Yet again, a Doctor Who annual where the art is rather good for the Doctor but pretty awful for the companion - in this case, the lady on the right is supposed to be Leela, as played by Louise Jameson, but doesn't look in the least like her. Since this came out in September 1978, and she had left the programme several months before, maybe the compilers of the Annual and the BBC were hoping we had forgotten what she looked like. The picture here looks if anything more like Mary Tamm's Romana wearing a wig and a bad bra.
But in general the 1979 annual seems to be continuing the track of improvement on previous years. The fiction again is well-written and actually fairly substantial, the prose stories taking up 35 pages out of 64 and the comic strips another 12; the comic strips seem to have absorbed the spirit of 2000 AD in both style and substance, very flashy and busy but actually telling a story at the same time; and apart from my whine about the artwork the characterisation of Leela and the Doctor is generally (though not consistently) accurate. I was intrigued by one of the prose filler pieces as well, about the 'Skyship', which I hadn't heard of but turns out to be the ancestor of the
Skyship 600 airship which is in fact in commercial use today. (So, yes, I was actually educated by the educational bits.)

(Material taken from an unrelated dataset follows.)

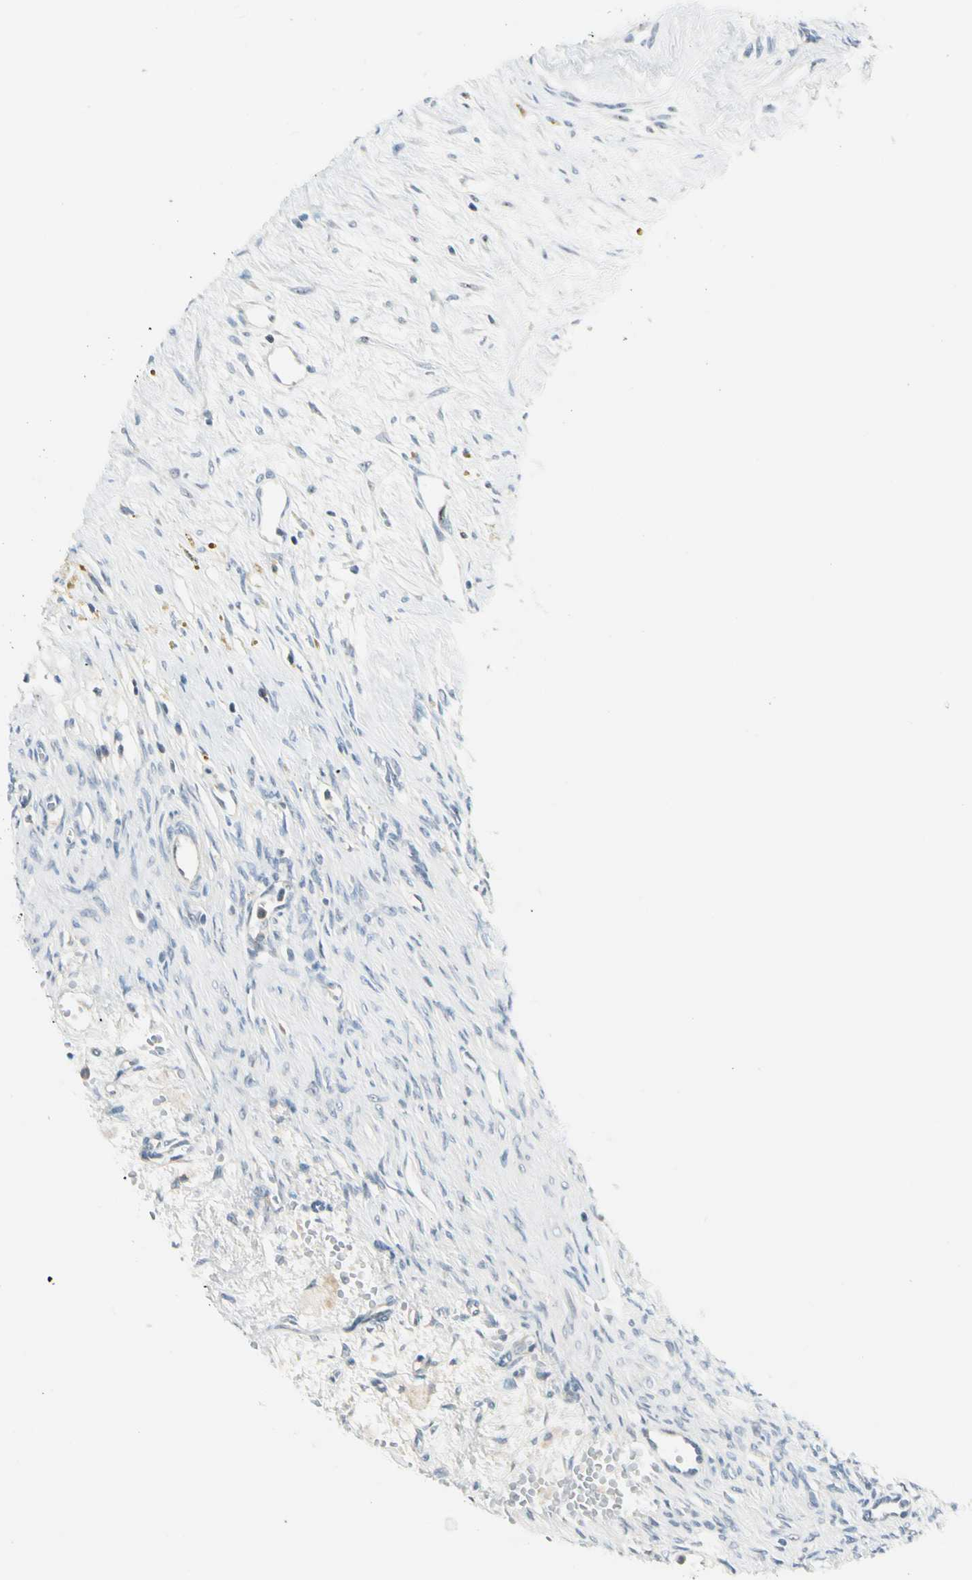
{"staining": {"intensity": "negative", "quantity": "none", "location": "none"}, "tissue": "ovary", "cell_type": "Ovarian stroma cells", "image_type": "normal", "snomed": [{"axis": "morphology", "description": "Normal tissue, NOS"}, {"axis": "topography", "description": "Ovary"}], "caption": "High magnification brightfield microscopy of benign ovary stained with DAB (brown) and counterstained with hematoxylin (blue): ovarian stroma cells show no significant positivity.", "gene": "ZSCAN1", "patient": {"sex": "female", "age": 33}}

Most of the stories fail the Bechdel test at the first hurdle, in that there is no female character other than Leela; the sole exception is the first of the comic strips, "The Power", which features a character called Princess Azula, but she and Leela do not have a conversation, so it fails the second hurdle. One can perhaps query whether the Bechdel test is fair on stories where most of the characters are non-human, though I think that if the non-humans are clearly gendered it's not unreasonable.